Cela a finalement permis aux enquêteurs de se concentrer sur Jacques Bolduc, décédé en 2021 en prison alors qu'il purgeait une peine sans lien avec cette affaire. L'enquête a révélé que Bolduc ne connaissait pas la victime, mais qu'il avait répondu à une annonce en ligne qu'elle avait publiée pour vendre sa voiture.
Mme Séguin a affirmé que les résultats de la généalogie génétique ne constituent qu'une piste à transmettre à la police pour l'aider à orienter ses enquêtes et qu'il revient aux policiers de recueillir davantage de preuves.
À l'avenir, elle espère utiliser la généalogie génétique dans des affaires plus récentes afin d'éviter que les crimes ne tombent dans l'oubli.
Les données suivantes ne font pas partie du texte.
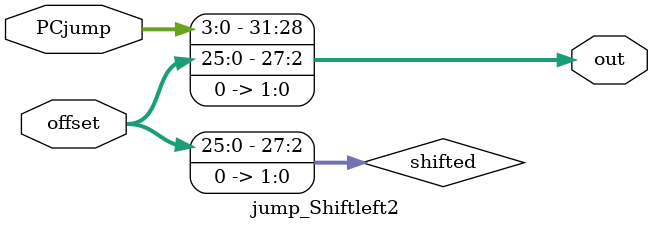
<source format=v>
module jump_Shiftleft2(
    input wire [25:0] offset,
    input wire [3:0] PCjump,
    output wire [31:0] out
);
    wire   [27:0]   shifted;
    assign shifted = {{2'b00}, offset} << 2;
    assign out = {PCjump, shifted};

endmodule
</source>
«Par exemple, si nous avons une série d'agressions sexuelles et que l'auteur est inconnu… il pourrait récidiver, a-t-elle détaillé. Il est donc important de travailler sur les affaires non résolues, mais aussi sur les affaires actuelles afin de prévenir d'autres agressions.»
Elle a précisé que les citoyens qui souhaitent contribuer à la résolution d'affaires peuvent le faire en téléchargeant leur profil ADN dans les bases de données utilisées par le laboratoire, FamilyTreeDNA ou GEDmatch, et en autorisant son utilisation par les forces de l'ordre.
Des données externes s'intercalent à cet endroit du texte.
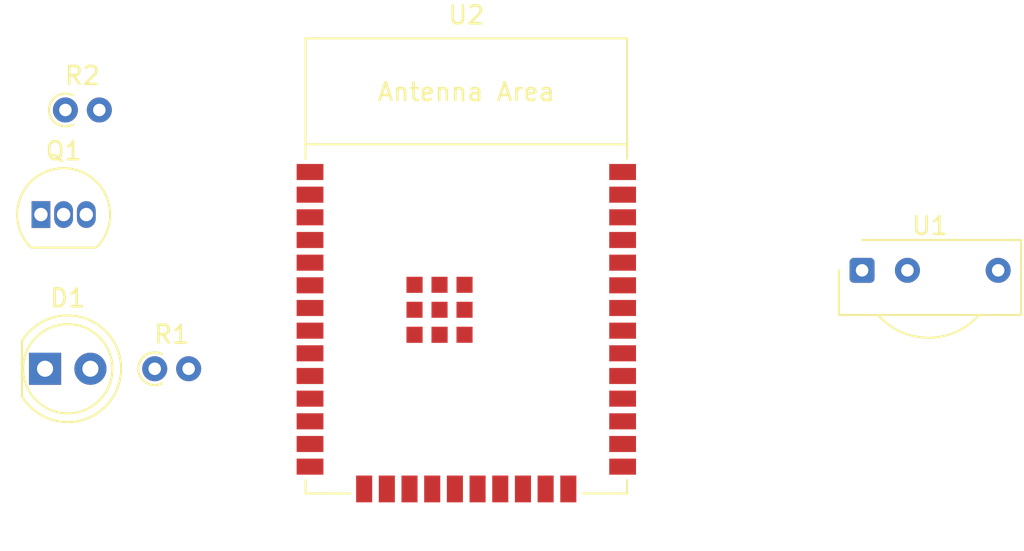
<source format=kicad_pcb>
(kicad_pcb
	(version 20241229)
	(generator "pcbnew")
	(generator_version "9.0")
	(general
		(thickness 1.6)
		(legacy_teardrops no)
	)
	(paper "A4")
	(layers
		(0 "F.Cu" signal)
		(2 "B.Cu" signal)
		(9 "F.Adhes" user "F.Adhesive")
		(11 "B.Adhes" user "B.Adhesive")
		(13 "F.Paste" user)
		(15 "B.Paste" user)
		(5 "F.SilkS" user "F.Silkscreen")
		(7 "B.SilkS" user "B.Silkscreen")
		(1 "F.Mask" user)
		(3 "B.Mask" user)
		(17 "Dwgs.User" user "User.Drawings")
		(19 "Cmts.User" user "User.Comments")
		(21 "Eco1.User" user "User.Eco1")
		(23 "Eco2.User" user "User.Eco2")
		(25 "Edge.Cuts" user)
		(27 "Margin" user)
		(31 "F.CrtYd" user "F.Courtyard")
		(29 "B.CrtYd" user "B.Courtyard")
		(35 "F.Fab" user)
		(33 "B.Fab" user)
		(39 "User.1" user)
		(41 "User.2" user)
		(43 "User.3" user)
		(45 "User.4" user)
	)
	(setup
		(pad_to_mask_clearance 0)
		(allow_soldermask_bridges_in_footprints no)
		(tenting front back)
		(pcbplotparams
			(layerselection 0x00000000_00000000_55555555_5755f5ff)
			(plot_on_all_layers_selection 0x00000000_00000000_00000000_00000000)
			(disableapertmacros no)
			(usegerberextensions no)
			(usegerberattributes yes)
			(usegerberadvancedattributes yes)
			(creategerberjobfile yes)
			(dashed_line_dash_ratio 12.000000)
			(dashed_line_gap_ratio 3.000000)
			(svgprecision 4)
			(plotframeref no)
			(mode 1)
			(useauxorigin no)
			(hpglpennumber 1)
			(hpglpenspeed 20)
			(hpglpendiameter 15.000000)
			(pdf_front_fp_property_popups yes)
			(pdf_back_fp_property_popups yes)
			(pdf_metadata yes)
			(pdf_single_document no)
			(dxfpolygonmode yes)
			(dxfimperialunits yes)
			(dxfusepcbnewfont yes)
			(psnegative no)
			(psa4output no)
			(plot_black_and_white yes)
			(sketchpadsonfab no)
			(plotpadnumbers no)
			(hidednponfab no)
			(sketchdnponfab yes)
			(crossoutdnponfab yes)
			(subtractmaskfromsilk no)
			(outputformat 1)
			(mirror no)
			(drillshape 1)
			(scaleselection 1)
			(outputdirectory "")
		)
	)
	(net 0 "")
	(net 1 "+5V")
	(net 2 "Net-(D1-A)")
	(net 3 "Net-(U2-IO14)")
	(net 4 "Net-(Q1-B)")
	(net 5 "GND")
	(net 6 "Net-(D1-K)")
	(net 7 "unconnected-(U2-IO16-Pad27)")
	(net 8 "unconnected-(U2-SENSOR_VN-Pad5)")
	(net 9 "unconnected-(U2-IO27-Pad12)")
	(net 10 "unconnected-(U2-IO18-Pad30)")
	(net 11 "unconnected-(U2-EN-Pad3)")
	(net 12 "unconnected-(U2-IO32-Pad8)")
	(net 13 "unconnected-(U2-SDO{slash}SD0-Pad21)")
	(net 14 "unconnected-(U2-IO34-Pad6)")
	(net 15 "unconnected-(U2-IO23-Pad37)")
	(net 16 "unconnected-(U2-IO12-Pad14)")
	(net 17 "unconnected-(U2-IO5-Pad29)")
	(net 18 "unconnected-(U2-IO15-Pad23)")
	(net 19 "unconnected-(U2-IO21-Pad33)")
	(net 20 "unconnected-(U2-SHD{slash}SD2-Pad17)")
	(net 21 "unconnected-(U2-IO0-Pad25)")
	(net 22 "unconnected-(U2-SDI{slash}SD1-Pad22)")
	(net 23 "unconnected-(U2-IO22-Pad36)")
	(net 24 "unconnected-(U2-IO26-Pad11)")
	(net 25 "unconnected-(U2-IO17-Pad28)")
	(net 26 "unconnected-(U2-IO19-Pad31)")
	(net 27 "unconnected-(U2-SWP{slash}SD3-Pad18)")
	(net 28 "Net-(U1-OUT)")
	(net 29 "unconnected-(U2-TXD0{slash}IO1-Pad35)")
	(net 30 "unconnected-(U2-IO25-Pad10)")
	(net 31 "unconnected-(U2-IO13-Pad16)")
	(net 32 "unconnected-(U2-RXD0{slash}IO3-Pad34)")
	(net 33 "unconnected-(U2-IO33-Pad9)")
	(net 34 "unconnected-(U2-SCS{slash}CMD-Pad19)")
	(net 35 "unconnected-(U2-IO2-Pad24)")
	(net 36 "unconnected-(U2-SENSOR_VP-Pad4)")
	(net 37 "unconnected-(U2-NC-Pad32)")
	(net 38 "unconnected-(U2-SCK{slash}CLK-Pad20)")
	(net 39 "unconnected-(U2-IO35-Pad7)")
	(net 40 "+3V3")
	(footprint "LED_THT:LED_D5.0mm_IRGrey" (layer "F.Cu") (at 31.46 50.5))
	(footprint "Package_TO_SOT_THT:TO-92_Inline" (layer "F.Cu") (at 31.23 41.86))
	(footprint "Resistor_THT:R_Axial_DIN0204_L3.6mm_D1.6mm_P1.90mm_Vertical" (layer "F.Cu") (at 32.6 36))
	(footprint "Resistor_THT:R_Axial_DIN0204_L3.6mm_D1.6mm_P1.90mm_Vertical" (layer "F.Cu") (at 37.6 50.5))
	(footprint "PCM_Espressif:ESP32-WROOM-32E" (layer "F.Cu") (at 55.045 46.485))
	(footprint "OptoDevice:Vishay_CAST-3Pin" (layer "F.Cu") (at 77.2 44.985))
	(embedded_fonts no)
)

</source>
Des progrès technologiques fructueux
La Sûreté du Québec affirme que les progrès réalisés en matière d'analyse ADN lui ont permis d'arrêter un suspect en septembre et de l'accuser d'homicide involontaire dans une affaire de cambriolage survenue en 1979 à Causapscal, dans le Bas-Saint-Laurent. En juillet, la police a pu prouver qu'un corps retrouvé en 1997 à l'Île-du-Prince-Édouard était celui d'un Québécois porté disparu l'année précédente.
En septembre, le Service de police de la Ville de Gatineau a annoncé l'arrestation d'un suspect dans le meurtre de Valérie Leblanc, 18 ans, survenu en 2011. Son corps avait été retrouvé dans les bois près d'un campus collégial, après ce que le coroner a décrit comme une fracture du crâne causée par un coup à la tête. La police a indiqué que cette avancée était due à de «nouvelles techniques d'enquête», sans préciser si l'ADN en faisait partie.
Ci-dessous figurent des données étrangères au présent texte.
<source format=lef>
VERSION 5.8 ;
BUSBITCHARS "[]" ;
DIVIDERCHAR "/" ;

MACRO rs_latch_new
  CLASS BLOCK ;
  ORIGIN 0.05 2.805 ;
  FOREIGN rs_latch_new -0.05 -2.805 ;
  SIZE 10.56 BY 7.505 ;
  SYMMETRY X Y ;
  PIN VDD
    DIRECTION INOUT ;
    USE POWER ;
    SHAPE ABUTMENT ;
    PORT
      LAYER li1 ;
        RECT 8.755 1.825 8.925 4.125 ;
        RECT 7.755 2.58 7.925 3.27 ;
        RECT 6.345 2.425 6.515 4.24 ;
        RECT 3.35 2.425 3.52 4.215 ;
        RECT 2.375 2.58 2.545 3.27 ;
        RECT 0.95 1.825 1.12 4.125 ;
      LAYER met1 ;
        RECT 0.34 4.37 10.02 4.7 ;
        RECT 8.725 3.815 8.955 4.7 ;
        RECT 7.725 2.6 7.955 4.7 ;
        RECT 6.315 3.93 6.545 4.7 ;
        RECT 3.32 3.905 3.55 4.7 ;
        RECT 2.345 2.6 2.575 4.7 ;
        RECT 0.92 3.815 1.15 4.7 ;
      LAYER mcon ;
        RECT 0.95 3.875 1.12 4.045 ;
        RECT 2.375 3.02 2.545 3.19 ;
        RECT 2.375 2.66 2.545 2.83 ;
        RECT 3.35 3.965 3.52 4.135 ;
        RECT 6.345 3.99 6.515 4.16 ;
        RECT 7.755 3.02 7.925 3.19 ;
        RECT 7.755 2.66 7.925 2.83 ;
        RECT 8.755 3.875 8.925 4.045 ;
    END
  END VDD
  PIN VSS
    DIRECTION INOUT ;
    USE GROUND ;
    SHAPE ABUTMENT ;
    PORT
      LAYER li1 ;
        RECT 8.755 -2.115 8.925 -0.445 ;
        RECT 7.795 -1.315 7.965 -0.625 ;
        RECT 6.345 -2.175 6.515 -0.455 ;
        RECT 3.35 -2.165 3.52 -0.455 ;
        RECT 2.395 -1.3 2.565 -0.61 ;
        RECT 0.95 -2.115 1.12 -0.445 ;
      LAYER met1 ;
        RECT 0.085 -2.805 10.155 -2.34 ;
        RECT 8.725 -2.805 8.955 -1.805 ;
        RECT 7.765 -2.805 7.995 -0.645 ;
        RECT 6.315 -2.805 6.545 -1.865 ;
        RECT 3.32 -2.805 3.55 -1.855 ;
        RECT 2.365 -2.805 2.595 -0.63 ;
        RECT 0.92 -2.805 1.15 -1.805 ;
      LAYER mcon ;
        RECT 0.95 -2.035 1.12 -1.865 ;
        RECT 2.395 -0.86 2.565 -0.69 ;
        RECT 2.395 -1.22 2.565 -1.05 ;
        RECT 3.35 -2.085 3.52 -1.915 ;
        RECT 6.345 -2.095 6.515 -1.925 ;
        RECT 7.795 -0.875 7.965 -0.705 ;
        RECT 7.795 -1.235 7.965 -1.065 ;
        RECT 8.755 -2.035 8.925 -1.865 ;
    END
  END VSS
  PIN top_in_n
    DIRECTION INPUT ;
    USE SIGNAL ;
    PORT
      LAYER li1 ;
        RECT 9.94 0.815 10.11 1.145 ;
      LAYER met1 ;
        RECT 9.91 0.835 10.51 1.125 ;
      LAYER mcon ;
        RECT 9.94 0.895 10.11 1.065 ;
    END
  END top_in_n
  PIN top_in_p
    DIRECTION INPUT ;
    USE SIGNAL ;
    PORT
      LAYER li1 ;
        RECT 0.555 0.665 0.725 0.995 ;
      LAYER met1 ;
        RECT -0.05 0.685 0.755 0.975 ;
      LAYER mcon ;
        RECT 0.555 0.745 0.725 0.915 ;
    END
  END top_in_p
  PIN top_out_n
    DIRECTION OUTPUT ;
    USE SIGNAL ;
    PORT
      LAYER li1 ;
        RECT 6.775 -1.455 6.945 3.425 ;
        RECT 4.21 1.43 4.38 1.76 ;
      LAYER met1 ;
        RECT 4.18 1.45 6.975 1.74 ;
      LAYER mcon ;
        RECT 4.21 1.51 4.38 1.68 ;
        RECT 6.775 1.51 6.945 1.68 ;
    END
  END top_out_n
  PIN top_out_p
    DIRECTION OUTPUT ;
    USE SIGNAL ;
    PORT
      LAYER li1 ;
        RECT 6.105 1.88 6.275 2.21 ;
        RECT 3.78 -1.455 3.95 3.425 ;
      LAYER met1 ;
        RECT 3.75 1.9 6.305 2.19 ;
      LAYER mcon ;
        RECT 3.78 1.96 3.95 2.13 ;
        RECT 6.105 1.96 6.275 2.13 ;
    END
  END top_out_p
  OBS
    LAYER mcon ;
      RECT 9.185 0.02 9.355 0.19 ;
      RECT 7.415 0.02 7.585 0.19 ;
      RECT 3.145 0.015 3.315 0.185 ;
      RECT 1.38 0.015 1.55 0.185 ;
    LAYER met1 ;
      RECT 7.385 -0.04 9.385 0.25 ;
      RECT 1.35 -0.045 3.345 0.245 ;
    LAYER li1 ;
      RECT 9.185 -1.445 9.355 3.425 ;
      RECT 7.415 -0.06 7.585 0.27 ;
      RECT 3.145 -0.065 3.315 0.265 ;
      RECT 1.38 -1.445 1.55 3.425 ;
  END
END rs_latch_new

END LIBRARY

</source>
Si certains experts, comme Mme Séguin, souhaitent voir l'utilisation de la généalogie génétique se généraliser, Michael Arntfield, criminologue à l'Université Western et ancien enquêteur de police, affirme qu'il existe également une tendance à vouloir rendre cette technique obsolète.
Il explique que certains groupes, dont l'Association canadienne des chefs de police, ont milité pour l'élargissement de la liste des crimes pour lesquels l'ADN du contrevenant doit être déposé dans la base de données nationale. Actuellement, seuls quelques crimes graves figurent sur la liste. Selon M. Arntfield, cette mesure soulève des questions de droits civiques et de respect de la vie privée, mais permettrait également de résoudre les crimes beaucoup plus rapidement.
«Avec une adhésion croissante à cette technique, on pourra presque un jour abandonner le terme d'affaire non résolue, car, notamment si elle est utilisée pour les homicides commis en temps réel, une affaire ne sera jamais considérée comme non résolue», a-t-il soutenu.